For years, I've dreamt of houses: houses I know and don't know, imaginary and real, with multiple rooms sprawling underground or stacked spaces with narrow stairs leading upward. Gaston Bachelard, wrote extensively of this house-dreaming in his fabled and fabulous book, The Poetics of Space:
I should say: the house shelters day-dreaming, the house protects the dreamer, the house allows one to dream in peace...Late in life, with indomitable courage, we continue to say that we are going to do what we have not yet done: we are going to build a house. This dream house may be merely a dream of ownership, the embodiment of everything that is considered convenient, comfortable, healthy, sound, desirable, by other people. It must therefore satisfy both pride and reason, two irreconcilable terms.

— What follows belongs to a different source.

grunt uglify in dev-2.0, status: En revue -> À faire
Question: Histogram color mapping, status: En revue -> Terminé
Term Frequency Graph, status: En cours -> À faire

For me, the house dreams often speak to expansion, spaciousness, the life of the body, the home of the soul, the place for gathering and making together community and family, peace and homecoming. So I love my house dreams and how, in so many of them, the house ends up having many more rooms than expected.
Last night, I dreamt about holding off on carpeting a large, light-filled new room — with a hammock outside the window where two friends napped — so I could paint the room first. Off-white, I thought. Either that or pale purple. When I woke, the world felt like a new house: clean, wide, full of drawers to fill and furniture to move around. Do you dream of houses too?